◆ Activity:
Render the lines from the first one through the line with "Reading right to" as a Markdown table with a Row column holding the row number and a Line column holding the line, leaving out blank lines.

═════ The data ═════

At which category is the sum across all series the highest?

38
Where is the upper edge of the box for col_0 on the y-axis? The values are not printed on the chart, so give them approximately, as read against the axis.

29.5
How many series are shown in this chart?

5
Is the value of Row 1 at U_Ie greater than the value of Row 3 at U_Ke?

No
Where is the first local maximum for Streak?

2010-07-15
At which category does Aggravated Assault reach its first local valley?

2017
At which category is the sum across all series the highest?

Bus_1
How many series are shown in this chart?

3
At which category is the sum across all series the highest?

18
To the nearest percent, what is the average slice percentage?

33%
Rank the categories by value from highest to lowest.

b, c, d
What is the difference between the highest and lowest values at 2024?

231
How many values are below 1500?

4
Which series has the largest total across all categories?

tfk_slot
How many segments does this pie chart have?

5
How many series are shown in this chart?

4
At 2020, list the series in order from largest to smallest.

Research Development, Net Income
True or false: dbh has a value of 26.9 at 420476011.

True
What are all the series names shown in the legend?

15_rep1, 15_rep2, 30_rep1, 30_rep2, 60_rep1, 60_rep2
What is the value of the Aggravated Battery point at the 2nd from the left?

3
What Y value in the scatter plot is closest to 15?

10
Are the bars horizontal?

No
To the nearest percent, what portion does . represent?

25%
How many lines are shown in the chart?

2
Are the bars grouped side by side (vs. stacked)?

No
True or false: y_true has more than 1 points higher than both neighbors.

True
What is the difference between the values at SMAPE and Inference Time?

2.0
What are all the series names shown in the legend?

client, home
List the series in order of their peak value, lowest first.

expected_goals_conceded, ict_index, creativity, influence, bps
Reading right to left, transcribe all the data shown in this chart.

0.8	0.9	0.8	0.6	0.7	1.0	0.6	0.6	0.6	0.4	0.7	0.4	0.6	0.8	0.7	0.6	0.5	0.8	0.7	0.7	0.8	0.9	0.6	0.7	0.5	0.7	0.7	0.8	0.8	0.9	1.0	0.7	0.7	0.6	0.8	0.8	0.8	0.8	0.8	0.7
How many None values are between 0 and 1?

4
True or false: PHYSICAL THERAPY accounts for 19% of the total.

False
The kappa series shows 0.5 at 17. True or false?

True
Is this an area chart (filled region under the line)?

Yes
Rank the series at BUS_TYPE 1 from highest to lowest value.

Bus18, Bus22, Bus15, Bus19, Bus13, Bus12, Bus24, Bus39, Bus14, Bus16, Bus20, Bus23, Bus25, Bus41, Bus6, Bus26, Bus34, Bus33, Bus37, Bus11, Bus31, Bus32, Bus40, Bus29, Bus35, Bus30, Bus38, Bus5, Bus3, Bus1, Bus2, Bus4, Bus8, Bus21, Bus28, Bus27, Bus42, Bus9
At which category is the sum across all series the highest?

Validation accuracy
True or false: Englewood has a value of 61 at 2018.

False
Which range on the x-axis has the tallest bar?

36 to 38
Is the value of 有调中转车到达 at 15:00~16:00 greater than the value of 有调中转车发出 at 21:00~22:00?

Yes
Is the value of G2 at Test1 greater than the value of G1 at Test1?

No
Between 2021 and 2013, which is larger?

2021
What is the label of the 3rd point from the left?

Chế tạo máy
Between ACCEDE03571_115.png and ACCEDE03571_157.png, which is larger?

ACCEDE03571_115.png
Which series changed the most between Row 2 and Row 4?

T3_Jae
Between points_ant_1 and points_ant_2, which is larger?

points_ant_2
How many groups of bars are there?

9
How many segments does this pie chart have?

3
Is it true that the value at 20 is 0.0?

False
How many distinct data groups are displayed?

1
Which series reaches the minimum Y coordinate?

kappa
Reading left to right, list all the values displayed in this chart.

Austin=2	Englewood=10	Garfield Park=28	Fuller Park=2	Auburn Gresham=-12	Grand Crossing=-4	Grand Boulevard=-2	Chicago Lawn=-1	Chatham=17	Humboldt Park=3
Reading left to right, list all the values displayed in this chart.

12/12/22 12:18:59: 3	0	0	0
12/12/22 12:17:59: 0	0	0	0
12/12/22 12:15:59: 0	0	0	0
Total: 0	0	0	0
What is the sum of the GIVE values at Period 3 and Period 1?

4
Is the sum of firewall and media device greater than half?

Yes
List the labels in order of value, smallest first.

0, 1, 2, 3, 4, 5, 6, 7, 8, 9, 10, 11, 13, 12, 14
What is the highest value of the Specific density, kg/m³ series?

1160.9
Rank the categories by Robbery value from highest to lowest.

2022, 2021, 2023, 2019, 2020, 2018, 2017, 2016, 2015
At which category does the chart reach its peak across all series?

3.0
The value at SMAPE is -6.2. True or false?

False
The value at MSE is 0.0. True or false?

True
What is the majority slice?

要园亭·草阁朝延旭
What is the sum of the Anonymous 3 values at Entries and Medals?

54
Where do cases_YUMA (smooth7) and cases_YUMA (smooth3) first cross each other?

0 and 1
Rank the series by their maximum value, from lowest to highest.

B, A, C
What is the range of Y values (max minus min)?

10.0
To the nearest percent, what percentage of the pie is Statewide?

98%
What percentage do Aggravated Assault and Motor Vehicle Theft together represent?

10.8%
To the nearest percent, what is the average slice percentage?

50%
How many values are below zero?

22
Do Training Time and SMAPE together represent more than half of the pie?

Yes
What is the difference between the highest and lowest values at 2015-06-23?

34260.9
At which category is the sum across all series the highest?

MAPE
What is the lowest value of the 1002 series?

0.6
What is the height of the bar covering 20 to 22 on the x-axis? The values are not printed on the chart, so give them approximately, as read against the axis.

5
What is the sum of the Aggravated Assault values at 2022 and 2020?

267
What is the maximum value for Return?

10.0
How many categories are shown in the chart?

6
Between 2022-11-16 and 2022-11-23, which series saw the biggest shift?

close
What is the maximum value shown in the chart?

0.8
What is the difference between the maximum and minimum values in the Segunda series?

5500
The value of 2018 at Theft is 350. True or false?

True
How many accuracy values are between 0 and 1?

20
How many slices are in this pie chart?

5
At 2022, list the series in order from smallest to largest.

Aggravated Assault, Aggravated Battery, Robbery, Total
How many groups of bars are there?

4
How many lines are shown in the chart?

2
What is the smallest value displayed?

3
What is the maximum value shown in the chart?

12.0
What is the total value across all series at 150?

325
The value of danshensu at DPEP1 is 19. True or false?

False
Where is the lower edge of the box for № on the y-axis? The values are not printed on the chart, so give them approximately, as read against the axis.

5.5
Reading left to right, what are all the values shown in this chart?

═════

◆ Solved problem:
| Row | Line |
|---|---|
| 1 | At which category is the sum across all series the highest? |
| 2 | 38 |
| 3 | Where is the upper edge of the box for col_0 on the y-axis? The values are not printed on the chart, so give them approximately, as read against the axis. |
| 4 | 29.5 |
| 5 | How many series are shown in this chart? |
| 6 | 5 |
| 7 | Is the value of Row 1 at U_Ie greater than the value of Row 3 at U_Ke? |
| 8 | No |
| 9 | Where is the first local maximum for Streak? |
| 10 | 2010-07-15 |
| 11 | At which category does Aggravated Assault reach its first local valley? |
| 12 | 2017 |
| 13 | At which category is the sum across all series the highest? |
| 14 | Bus_1 |
| 15 | How many series are shown in this chart? |
| 16 | 3 |
| 17 | At which category is the sum across all series the highest? |
| 18 | 18 |
| 19 | To the nearest percent, what is the average slice percentage? |
| 20 | 33% |
| 21 | Rank the categories by value from highest to lowest. |
| 22 | b, c, d |
| 23 | What is the difference between the highest and lowest values at 2024? |
| 24 | 231 |
| 25 | How many values are below 1500? |
| 26 | 4 |
| 27 | Which series has the largest total across all categories? |
| 28 | tfk_slot |
| 29 | How many segments does this pie chart have? |
| 30 | 5 |
| 31 | How many series are shown in this chart? |
| 32 | 4 |
| 33 | At 2020, list the series in order from largest to smallest. |
| 34 | Research Development, Net Income |
| 35 | True or false: dbh has a value of 26.9 at 420476011. |
| 36 | True |
| 37 | What are all the series names shown in the legend? |
| 38 | 15_rep1, 15_rep2, 30_rep1, 30_rep2, 60_rep1, 60_rep2 |
| 39 | What is the value of the Aggravated Battery point at the 2nd from the left? |
| 40 | 3 |
| 41 | What Y value in the scatter plot is closest to 15? |
| 42 | 10 |
| 43 | Are the bars horizontal? |
| 44 | No |
| 45 | To the nearest percent, what portion does . represent? |
| 46 | 25% |
| 47 | How many lines are shown in the chart? |
| 48 | 2 |
| 49 | Are the bars grouped side by side (vs. stacked)? |
| 50 | No |
| 51 | True or false: y_true has more than 1 points higher than both neighbors. |
| 52 | True |
| 53 | What is the difference between the values at SMAPE and Inference Time? |
| 54 | 2.0 |
| 55 | What are all the series names shown in the legend? |
| 56 | client, home |
| 57 | List the series in order of their peak value, lowest first. |
| 58 | expected_goals_conceded, ict_index, creativity, influence, bps |
| 59 | Reading right to left, transcribe all the data shown in this chart. |